*** SOURCE EXTRACT
2021 was like a bad dream and went by too quickly. I looked back and I seriously cannot recall too much about it except that I was totally burned out by the time it ended. I have never entertained thoughts about resigning as much as I did when 2021 ended and with my health taking a hit, the year ended with a deep resolve to give myself time off for my health and well-being in 2022.
******
EXERCISE DESCRIPTION:
Reproduce the portion of the reflection on 2021 starting at "2021 was like" and ending at "well-being in 2022.".
*** DATA
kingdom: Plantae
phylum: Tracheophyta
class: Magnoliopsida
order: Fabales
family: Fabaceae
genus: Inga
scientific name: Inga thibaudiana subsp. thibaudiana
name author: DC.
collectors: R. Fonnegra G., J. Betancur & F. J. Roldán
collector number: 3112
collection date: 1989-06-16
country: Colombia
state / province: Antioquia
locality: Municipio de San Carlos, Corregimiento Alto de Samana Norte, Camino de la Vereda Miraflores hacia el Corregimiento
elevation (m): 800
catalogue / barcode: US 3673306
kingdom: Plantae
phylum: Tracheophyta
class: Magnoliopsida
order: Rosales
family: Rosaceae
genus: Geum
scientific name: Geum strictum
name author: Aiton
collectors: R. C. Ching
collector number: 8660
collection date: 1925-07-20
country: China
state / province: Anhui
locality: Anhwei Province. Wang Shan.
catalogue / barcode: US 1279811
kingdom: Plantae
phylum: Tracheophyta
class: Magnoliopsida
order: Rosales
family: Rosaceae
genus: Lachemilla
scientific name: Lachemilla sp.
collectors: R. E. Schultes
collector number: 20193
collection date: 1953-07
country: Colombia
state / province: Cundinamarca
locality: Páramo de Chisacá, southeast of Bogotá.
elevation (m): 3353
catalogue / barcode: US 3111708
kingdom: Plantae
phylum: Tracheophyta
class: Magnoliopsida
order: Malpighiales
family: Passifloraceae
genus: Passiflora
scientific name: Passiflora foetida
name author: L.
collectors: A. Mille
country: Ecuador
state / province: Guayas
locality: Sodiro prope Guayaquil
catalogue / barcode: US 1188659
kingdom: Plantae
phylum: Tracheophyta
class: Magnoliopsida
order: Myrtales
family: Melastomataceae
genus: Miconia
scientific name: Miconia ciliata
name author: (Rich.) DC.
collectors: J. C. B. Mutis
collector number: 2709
******
RESULT OF THE TASK:
2021 was like a bad dream and went by too quickly. I looked back and I seriously cannot recall too much about it except that I was totally burned out by the time it ended. I have never entertained thoughts about resigning as much as I did when 2021 ended and with my health taking a hit, the year ended with a deep resolve to give myself time off for my health and well-being in 2022.